Em um cenário de retomada gradual dos investimentos em infraestrutura e construção pesada no Brasil, empresas com histórico técnico consolidado vêm ampliando sua atuação para além dos contratos públicos. Nesse contexto, a ETERC Engenharia, fundada no Distrito Federal, projeta encerrar 2025 com faturamento de R$ 500 milhões, crescimento de 200% em relação ao ano anterior.
Com 25 anos de atuação, a companhia soma mais de 100 obras entregues em diferentes regiões do país e atravessa seu ciclo mais robusto de expansão. A estratégia de crescimento está ancorada no aumento da participação no mercado privado, que atualmente já representa cerca de 50% do backlog da empresa. Segundo a ETERC, a meta é concentrar integralmente as operações nesse segmento em um horizonte de até três anos.
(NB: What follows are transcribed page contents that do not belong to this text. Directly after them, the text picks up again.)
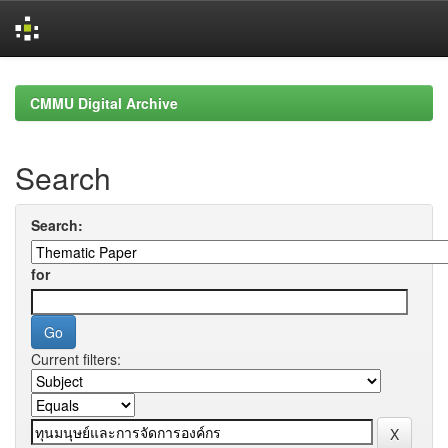
Skip
navigation
CMMU Digital Archive
Search
Search:
for
Current filters: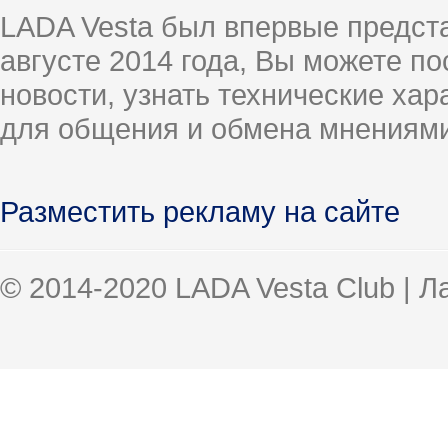
LADA Vesta был впервые предст
августе 2014 года, Вы можете п
новости, узнать технические ха
для общения и обмена мнениями
Разместить рекламу на сайте
© 2014-2020 LADA Vesta Club | 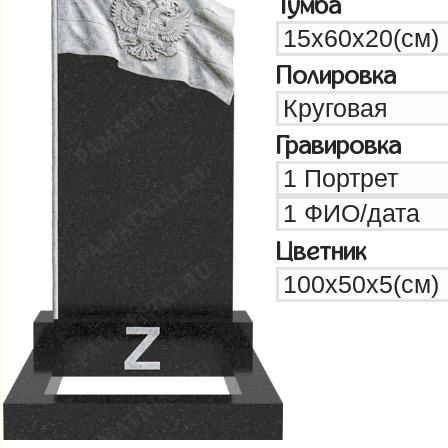
Тумба
Полировка
Гравировка
Цветник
A ETERC conquistou projeção nacional ao executar projetos de alta complexidade em infraestrutura. Entre os destaques estão o Túnel Rei Pelé, no Distrito Federal, a segunda pista de pouso do Aeroporto Internacional de Brasília e a Estação Antártica Comandante Ferraz, no Polo Sul. Neste último projeto, a engenharia envolveu pré-montagem na China e logística internacional altamente especializada para operação em condições climáticas extremas.
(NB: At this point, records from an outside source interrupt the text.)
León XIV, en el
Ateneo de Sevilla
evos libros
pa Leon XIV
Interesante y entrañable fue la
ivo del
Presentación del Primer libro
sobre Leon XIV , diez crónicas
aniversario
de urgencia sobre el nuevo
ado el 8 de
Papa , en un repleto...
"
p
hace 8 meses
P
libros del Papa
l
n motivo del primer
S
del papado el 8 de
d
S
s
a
No setor aeroportuário, a empresa acumula experiência em intervenções nos principais terminais do país, incluindo Guarulhos, Congonhas, Galeão, Santos Dumont, Fortaleza, Salvador e Porto Alegre. Mais recentemente, foi responsável pela modernização e ampliação do Aeroporto Internacional de Belém, obra estratégica para a preparação da capital paraense para a realização da COP30.
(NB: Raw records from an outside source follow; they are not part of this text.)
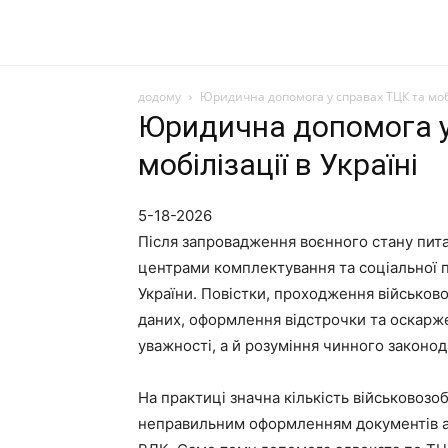
додому
Юридична допомога у справах ТЦК та мобіл
Юридична допомога у
мобілізації в Україні
5-18-2026
Після запровадження воєнного стану питан
центрами комплектування та соціальної 
України. Повістки, проходження військово
даних, оформлення відстрочки та оскарж
уважності, а й розуміння чинного законод
На практиці значна кількість військовозо
неправильним оформленням документів а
Além da atuação em aeroportos, o portfólio da ETERC inclui projetos de mobilidade urbana e obras em rodovias estaduais e federais. Alinhada à estratégia de diversificação e expansão no mercado privado, a companhia também vem ampliando sua presença no setor de saneamento básico, com destaque para um contrato com a Aegea no Pará, aproveitando o crescimento do pipeline de investimentos na área.
A experiência acumulada em infraestrutura pesada abriu espaço para a entrada da empresa no setor de mineração. A ETERC conduz atualmente um projeto em Coromandel, em Minas Gerais, voltado à extração de diamantes, com utilização de equipamentos internacionais de última geração e adoção de processos considerados limpos, com foco em precisão operacional e sustentabilidade.

Outro pilar estratégico é o setor imobiliário. Criado em 2024, o braço imobiliário da empresa já soma um Valor Geral de Vendas (VGV) superior a R$ 800 milhões. Paralelamente, a companhia intensificou investimentos em governança corporativa, inovação e práticas ESG, com auditorias independentes conduzidas por empresas Big Four, adoção de novas tecnologias nas obras e padronização de processos internos.
“Nosso crescimento reflete a maturidade da gestão e a capacidade de entregar soluções completas e sustentáveis em projetos de alta complexidade”, afirma Alexandre Costa, CEO e fundador da ETERC Engenharia.